In this tutorial, we go about explaining every single Chaos Group V-ray 3.0 setting in detail. With this tutorial you will have a much great understand of the V-ray rendering engine. Its a great read for beginner and pros alike!
If you are having trouble configuring V-ray, optimizing your V-ray render times, or have a huge scene where the render time is just taking too long, then have a look at this free tutorial :
Lets get started!
If you just received Vray or are new to max, remember you need to set Vray as the current renderer before you can access its settings.
1. Open the render scene dialog box.
2. Expand the Assign Renderer rollout.
3. Click the box for the Production render shown in red.

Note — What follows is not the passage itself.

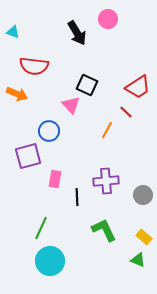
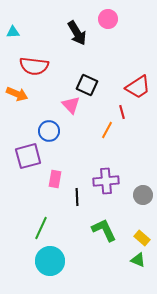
cyan triangle: rotated 24 degrees counterclockwise
red line: moved 4 px left; rotated 32 degrees clockwise
yellow rectangle: moved 2 px left, 1 px down
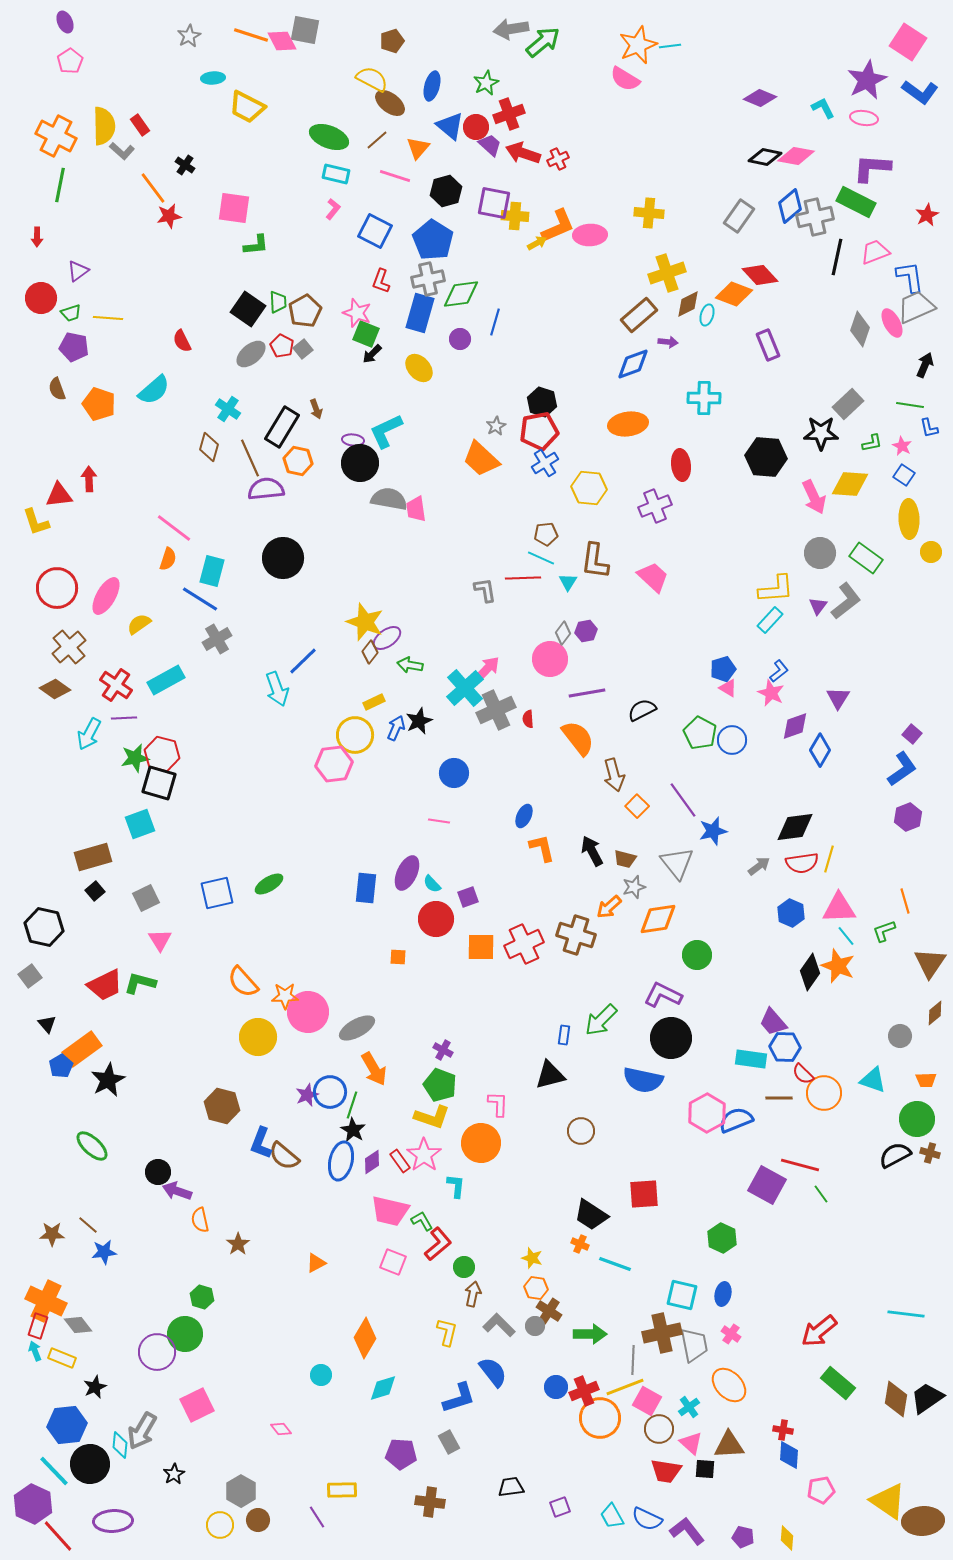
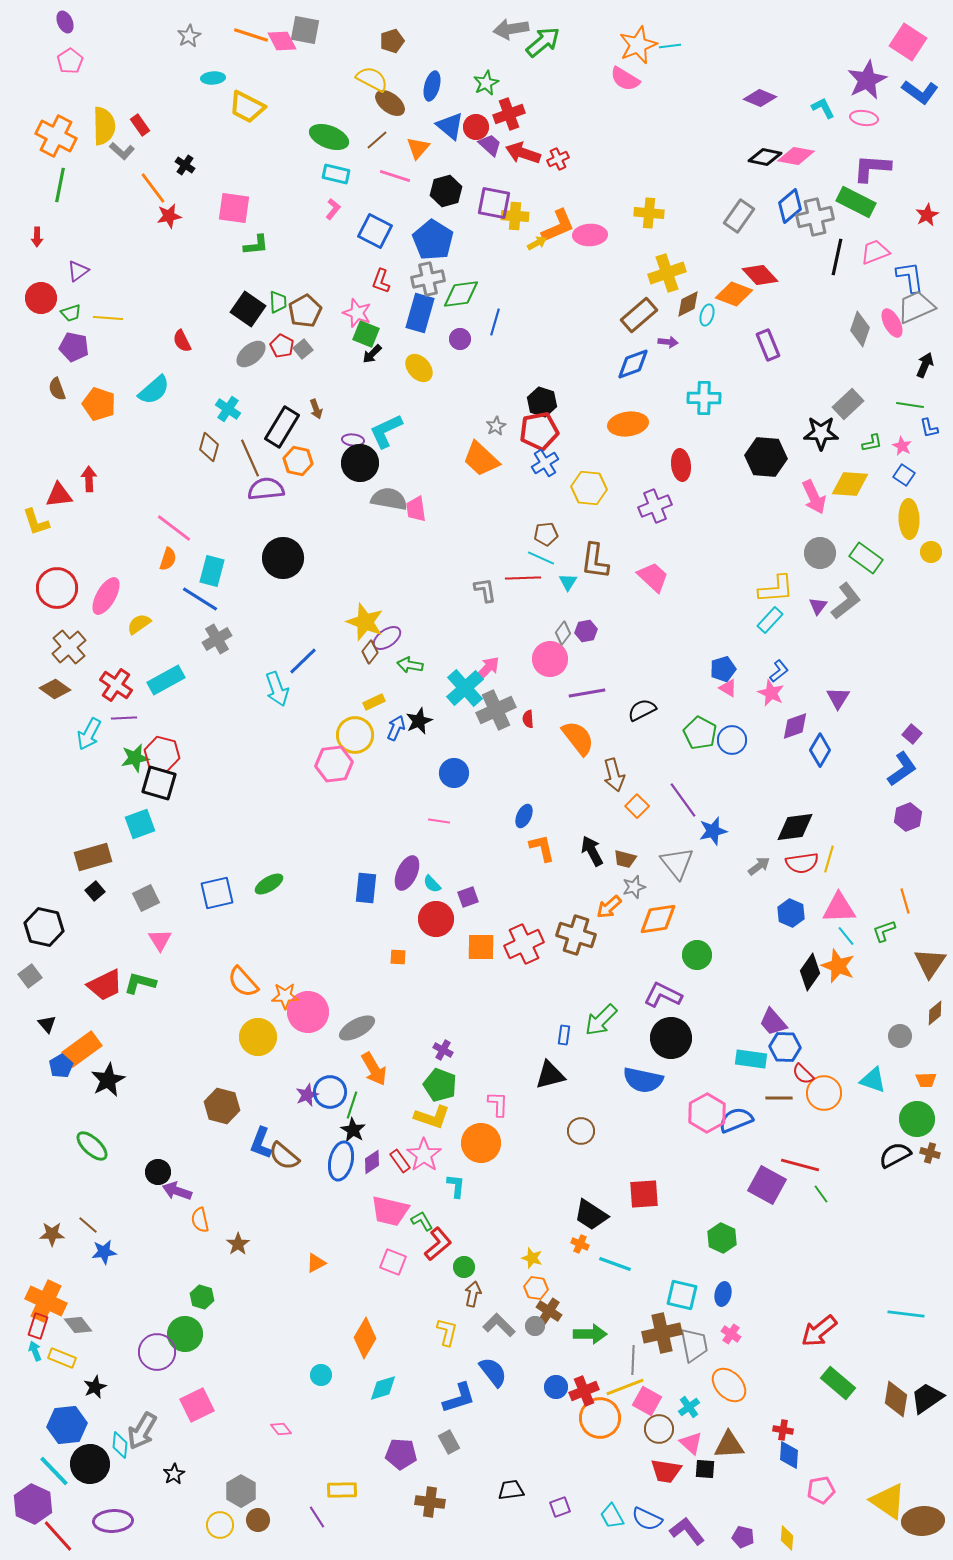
black trapezoid at (511, 1487): moved 3 px down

4. Select Vray from the list.
VRAY Frame Buffer
The Vray frame buffer is a cool feature of Vray. Basically it allows you to render your images in a different window other than the default rendered frame window of 3DS MAX. Also it has some features that the rendered frame window does not.
VRAY Global Switches
Lots of important things here. By checking or un-checking the boxes you can easily enable or disable many of Vray’s key features.

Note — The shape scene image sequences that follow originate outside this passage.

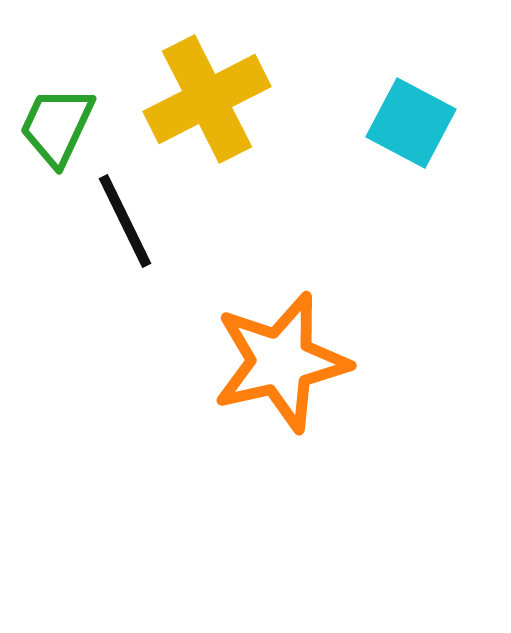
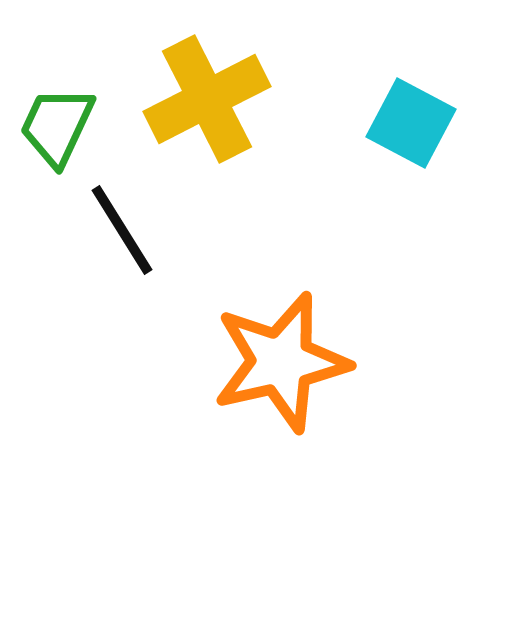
black line: moved 3 px left, 9 px down; rotated 6 degrees counterclockwise
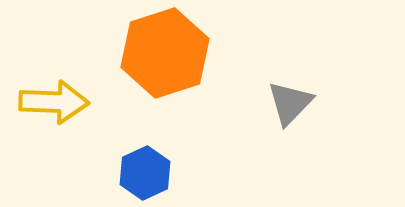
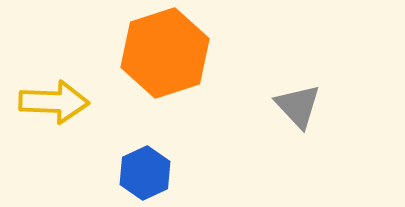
gray triangle: moved 8 px right, 3 px down; rotated 27 degrees counterclockwise
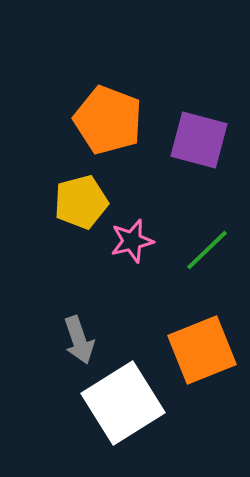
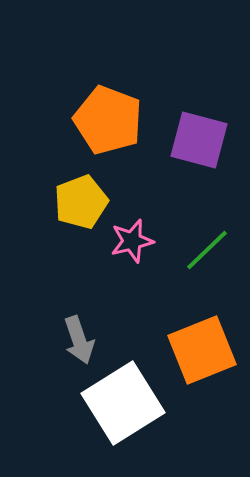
yellow pentagon: rotated 6 degrees counterclockwise
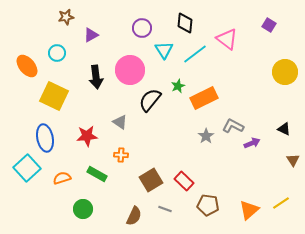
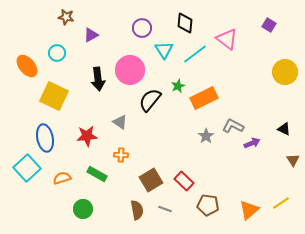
brown star: rotated 21 degrees clockwise
black arrow: moved 2 px right, 2 px down
brown semicircle: moved 3 px right, 6 px up; rotated 36 degrees counterclockwise
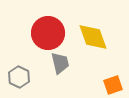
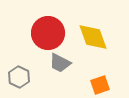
gray trapezoid: rotated 130 degrees clockwise
orange square: moved 13 px left
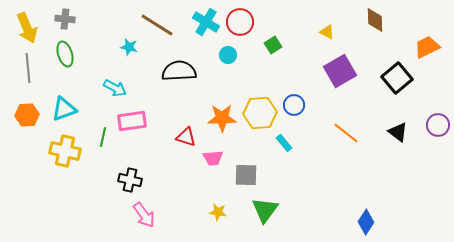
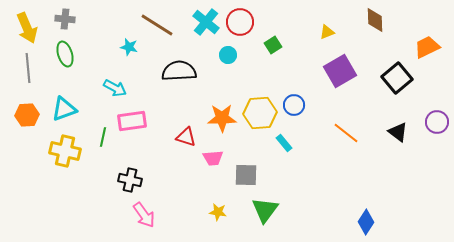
cyan cross: rotated 8 degrees clockwise
yellow triangle: rotated 49 degrees counterclockwise
purple circle: moved 1 px left, 3 px up
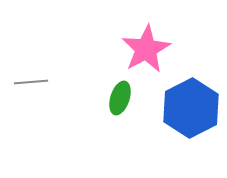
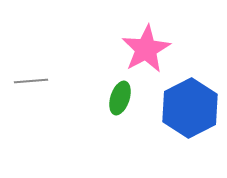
gray line: moved 1 px up
blue hexagon: moved 1 px left
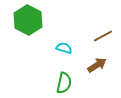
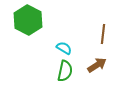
brown line: moved 2 px up; rotated 54 degrees counterclockwise
cyan semicircle: rotated 14 degrees clockwise
green semicircle: moved 1 px right, 12 px up
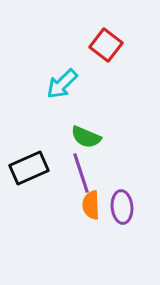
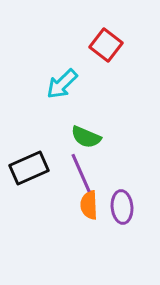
purple line: rotated 6 degrees counterclockwise
orange semicircle: moved 2 px left
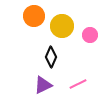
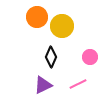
orange circle: moved 3 px right, 1 px down
pink circle: moved 22 px down
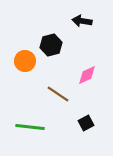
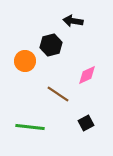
black arrow: moved 9 px left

Note: I often use this section to globally control displacement, lighting and the override material.
To assign an override material simply drag a Vray material into the box that says None.
VRAY Image Sampler
Here you can choose the type of Image Sampler as well as the type of anti-aliasing filter.

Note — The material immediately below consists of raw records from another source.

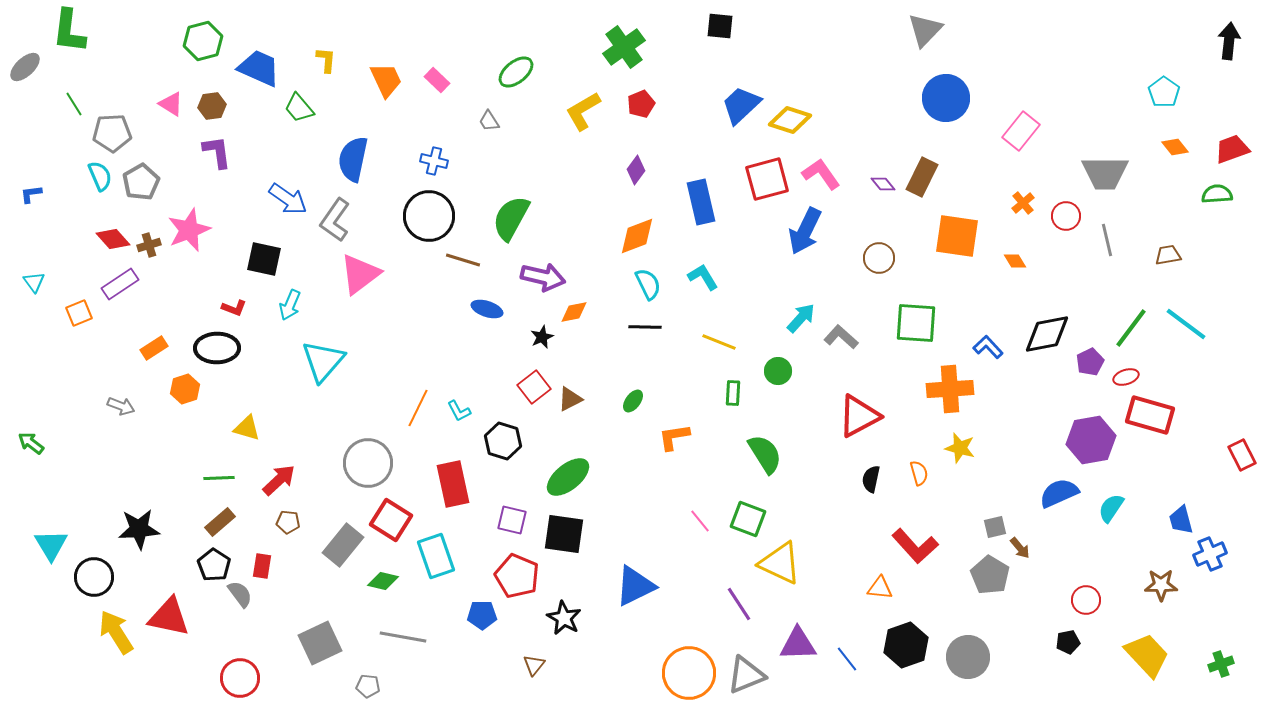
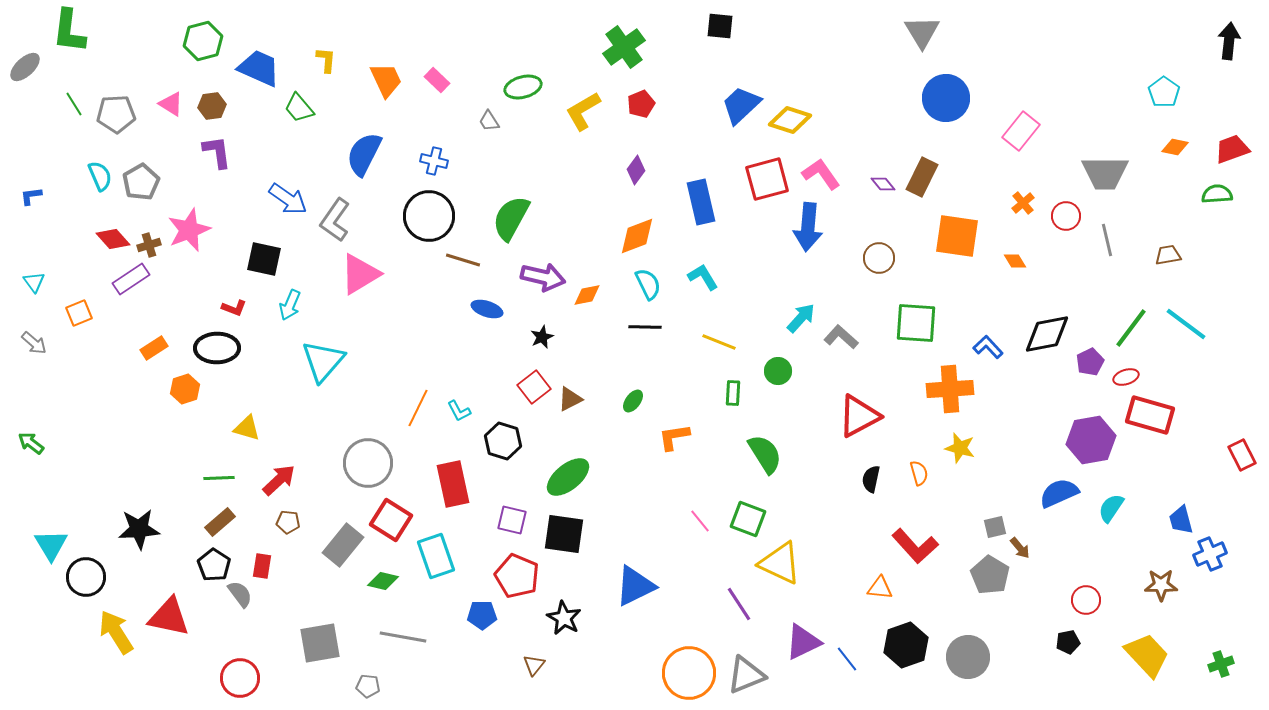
gray triangle at (925, 30): moved 3 px left, 2 px down; rotated 15 degrees counterclockwise
green ellipse at (516, 72): moved 7 px right, 15 px down; rotated 24 degrees clockwise
gray pentagon at (112, 133): moved 4 px right, 19 px up
orange diamond at (1175, 147): rotated 40 degrees counterclockwise
blue semicircle at (353, 159): moved 11 px right, 5 px up; rotated 15 degrees clockwise
blue L-shape at (31, 194): moved 2 px down
blue arrow at (805, 231): moved 3 px right, 4 px up; rotated 21 degrees counterclockwise
pink triangle at (360, 274): rotated 6 degrees clockwise
purple rectangle at (120, 284): moved 11 px right, 5 px up
orange diamond at (574, 312): moved 13 px right, 17 px up
gray arrow at (121, 406): moved 87 px left, 63 px up; rotated 20 degrees clockwise
black circle at (94, 577): moved 8 px left
gray square at (320, 643): rotated 15 degrees clockwise
purple triangle at (798, 644): moved 5 px right, 2 px up; rotated 24 degrees counterclockwise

Note: For the most part I use the default settings here (Adaptive Subdivision with area filter)
Vray Global Illumination (GI)
This is where all the magic happens. I typically will use the default Irradiance Map (IR Map) for primary bounces and light Cache for secondary bounces.
Notice you also have some options for post processing and GI caustics.
Vray Irradiance Map (IR MAP)
The IR map is one of the methods VRAY uses to calculate global illumination. You can pick from any of the pre-defined presets or manually enter settings for a custon IR map.
Suggested IR map settings
Min Rate: -5
Max Rate: -3
HSph subdivs: 30
Interp samples: 25
High preset is usually good enough for me usually.
Mode: For stills, single frame is fine but for animations, Add to current map or Incremental add to current map works well and speeds up the IR map calculation.
Under options I like to have show calc phase checked just so I can visually see the IR map calculation.
Note: If you plan to not use an IR map in your GI calculation, these settings wil not be available. For example if you have QMC for primary and Light cache for secondary, this rollout will be replace with a QMC settings rollout followed by a LC settings rollout.
Use this area to control the VRAY caustics in your scene.
Caustics In optics, a caustic is the envelope of light rays reflected or refracted by a curved surface or object, or the projection of that envelope of rays on another surface.
This is definitely an important rollout. It your environment is to high it can cause your scene to look washed out. Too low can cause it to look dull. I find that .3 works well in most cases of course that all depends on your scene.
Note: Environment light does not pass though geometry unless the geometry is transparent.
If you want to use HDRI lighting simply drag the V-ray HDRI from the material editor into the open slots (none buttons)
Here you have global control over all the V-ray settings.
There are lots of useful options in this rollout. For the most part I stick with the default settings.
Render region division: changes the bucket size. (the box that draws the pixels at render time)
Region sequence: The path the buckets take when rendering the image. I prefer top to bottom but there are many options.
Frame Stamp: enabling this automatically embeds useful information at the bottom of your image such as V-ray version, filename, frame #, render time etc.
Object Settings: use this to enable or disable Vray features for specific pieces of geometry.
Note: this can also be accessed by selecting geometry, right clicking in the viewport and choosing V-ray properties.
Well that explains almost every important V-ray settings panel.
We hope you learned from this tutorial or found it useful.